Although maternal obesity is an independent risk factor for metabolic dysfunction-associated steatotic liver disease (MASLD), the pathogenesis remains unclear. We aimed to evaluate the effect and mechanisms of multigenerational maternal western diet (WD) on MASLD progression, and test drug candidates in a preclinical model. Female mice were fed WD from 8 weeks before breeding initiation with a normal chow (NC)-fed male, throughout pregnancy and lactation. Male offspring were weaned onto NC or WD and assessed at the age of 16 weeks. Maternal WD feeding aggravated body weight gain, insulin resistance, steatosis and inflammation. Fibrosis was only observed in offspring exposed to maternal WD. Mechanistically, the latter exhibited reduced OXPHOS activity. Maternal WD aggravates MASLD in male offspring, with mitochondrial dysfunction contributing to disease severity. Overall design: 8-week-old female C57BL/6J mice were fed either Western diet (WD) or normal chow (NC) control for 8 weeks before breeding to a NC-fed male.

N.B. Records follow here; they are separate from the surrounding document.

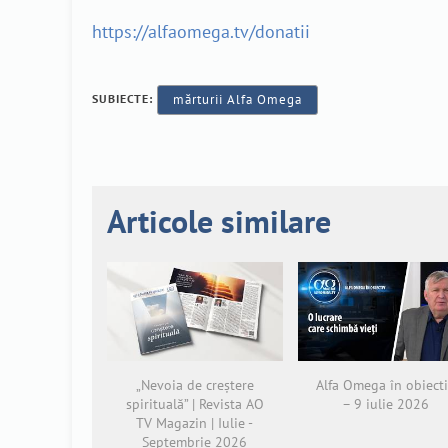
https://alfaomega.tv/donatii
SUBIECTE:
mărturii Alfa Omega
Articole similare
„Nevoia de creștere
Alfa Omega în obiect
spirituală” | Revista AO
– 9 iulie 2026
TV Magazin | Iulie -
Septembrie 2026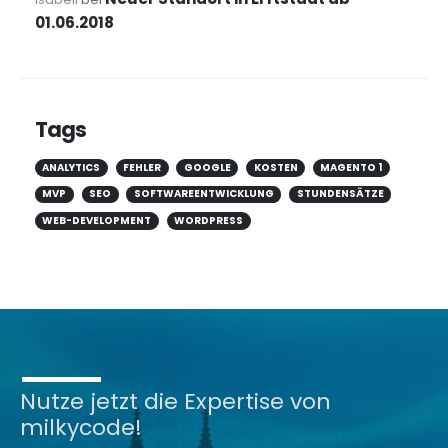
01.06.2018
Tags
ANALYTICS
FEHLER
GOOGLE
KOSTEN
MAGENTO 1
MVP
SEO
SOFTWAREENTWICKLUNG
STUNDENSÄTZE
WEB-DEVELOPMENT
WORDPRESS
Nutze jetzt die Expertise von
milkycode!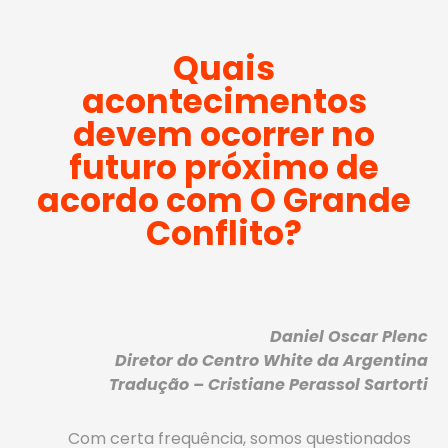
Quais
acontecimentos
devem ocorrer no
futuro próximo de
acordo com O Grande
Conflito?
Daniel Oscar Plenc
Diretor do Centro White da Argentina
Tradução – Cristiane Perassol Sartorti
Com certa frequência, somos questionados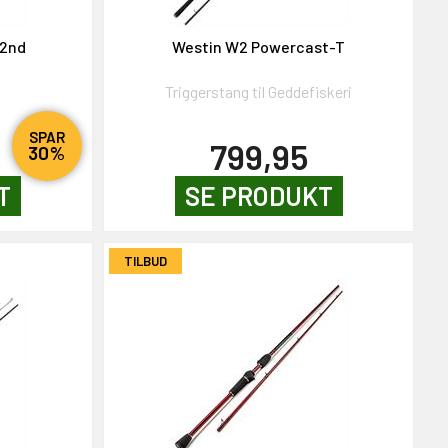
 2nd
Westin W2 Powercast-T
Triggerstang til Geddefiskeri
SPAR
799,95
30%
T
SE PRODUKT
TILBUD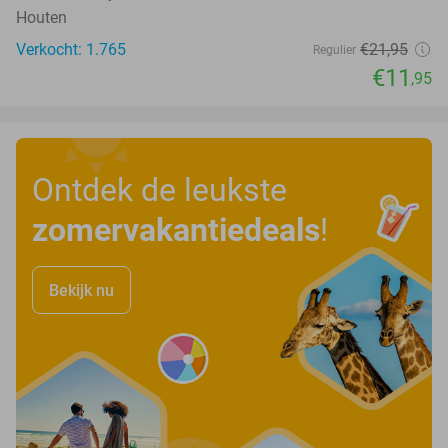
Houten
Verkocht: 1.765
€21
,95
Regulier
€11
,95
Ontdek de leukste
zomervakantiedeals
!
Bekijk nu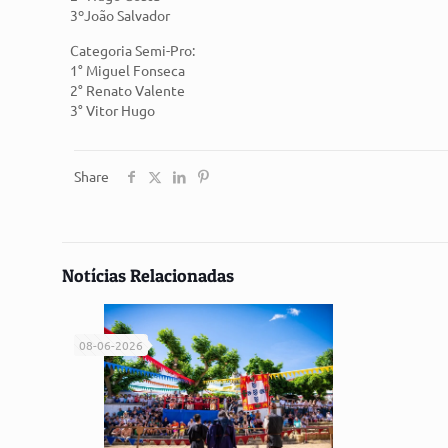
3ºJoão Salvador
Categoria Semi-Pro:
1° Miguel Fonseca
2° Renato Valente
3° Vitor Hugo
Share
Notícias Relacionadas
08-06-2026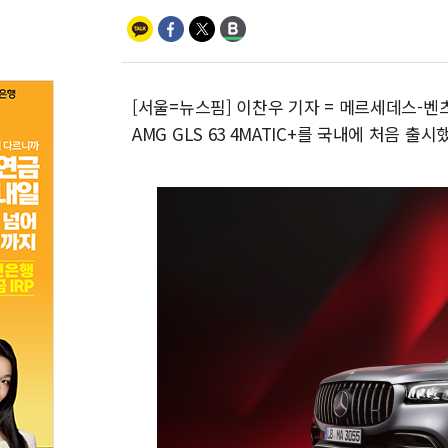
[서울=뉴스핌] 이찬우 기자 = 메르세데스-벤
AMG GLS 63 4MATIC+를 국내에 처음 출시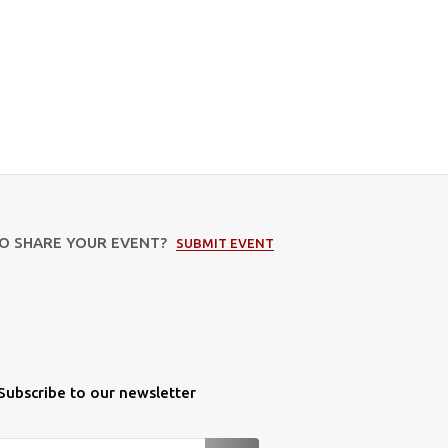
TO SHARE YOUR EVENT?
SUBMIT EVENT
Subscribe to our newsletter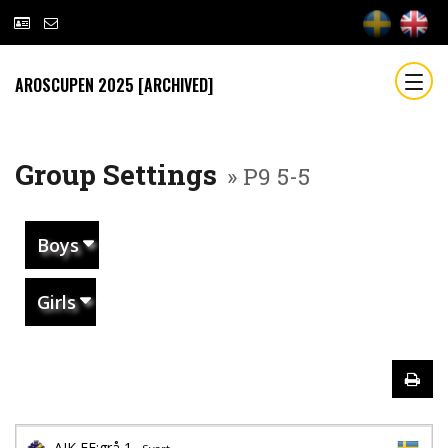
AROSCUPEN 2025 [ARCHIVED]
Group Settings
» P9 5-5
Boys
Girls
AIK FF:grå 1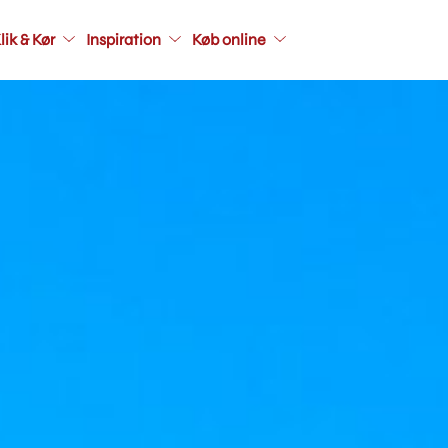
Main
lik & Kør
Inspiration
Køb online
navigati
seconda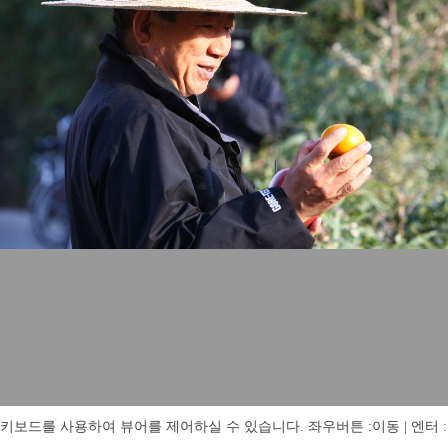
키보드를 사용하여 뷰어를 제어하실 수 있습니다. 좌우버튼 :이동 | 엔터 : 전체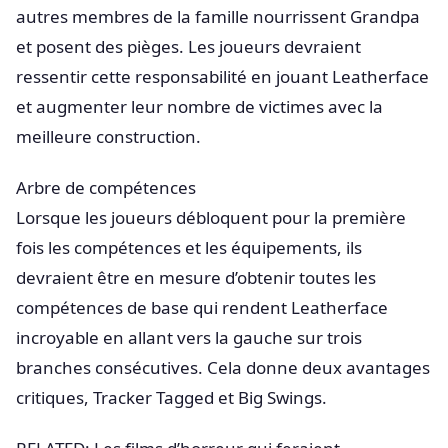
autres membres de la famille nourrissent Grandpa
et posent des pièges. Les joueurs devraient
ressentir cette responsabilité en jouant Leatherface
et augmenter leur nombre de victimes avec la
meilleure construction.
Arbre de compétences
Lorsque les joueurs débloquent pour la première
fois les compétences et les équipements, ils
devraient être en mesure d’obtenir toutes les
compétences de base qui rendent Leatherface
incroyable en allant vers la gauche sur trois
branches consécutives. Cela donne deux avantages
critiques, Tracker Tagged et Big Swings.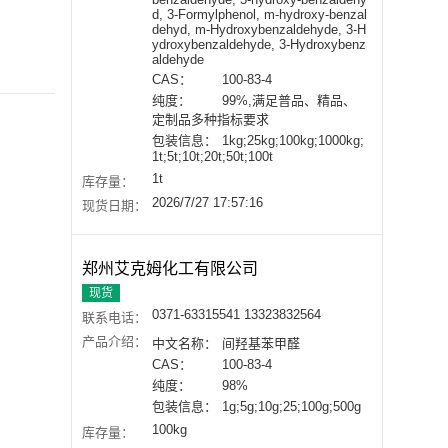
d, 3-Formylphenol, m-hydroxy-benzal
dehyd, m-Hydroxybenzaldehyde, 3-H
ydroxybenzaldehyde, 3-Hydroxybenz
aldehyde
CAS：
100-83-4
纯度：
99%,满足普品、精品、
定制品多种指标要求
包装信息：
1kg;25kg;100kg;1000kg;
1t;5t;10t;20t;50t;100t
1t
库存量：
2026/7/27 17:57:16
现货日期：
郑州艾克姆化工有限公司
现货
0371-63315541 13323832564
联系电话：
产品介绍：
中文名称：
间羟基苯甲醛
CAS：
100-83-4
纯度：
98%
包装信息：
1g;5g;10g;25;100g;500g
100kg
库存量：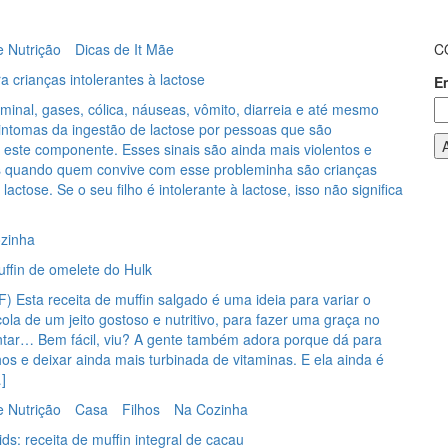
e Nutrição
Dicas de It Mãe
C
ra crianças intolerantes à lactose
E
inal, gases, cólica, náuseas, vômito, diarreia e até mesmo
sintomas da ingestão de lactose por pessoas que são
a este componente. Esses sinais são ainda mais violentos e
 quando quem convive com esse probleminha são crianças
 lactose. Se o seu filho é intolerante à lactose, isso não significa
zinha
ffin de omelete do Hulk
 Esta receita de muffin salgado é uma ideia para variar o
ola de um jeito gostoso e nutritivo, para fazer uma graça no
ntar… Bem fácil, viu? A gente também adora porque dá para
nhos e deixar ainda mais turbinada de vitaminas. E ela ainda é
]
e Nutrição
Casa
Filhos
Na Cozinha
ds: receita de muffin integral de cacau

Diet was maintained during breeding and lactation. Female offspring were weaned onto NC and used to produce the next generation in the same way as the first generation. Offspring from the second generation were weaned onto WD or NC. In this way, four groups of offspring were generated: NC-fed offspring without maternal obesity (healthy controls, NC/NC), WD-fed offspring without maternal obesity (NC/WD), and WD-fed offspring with one or two generations of maternal obesity (WD/WD and WD/WD/WD respectively).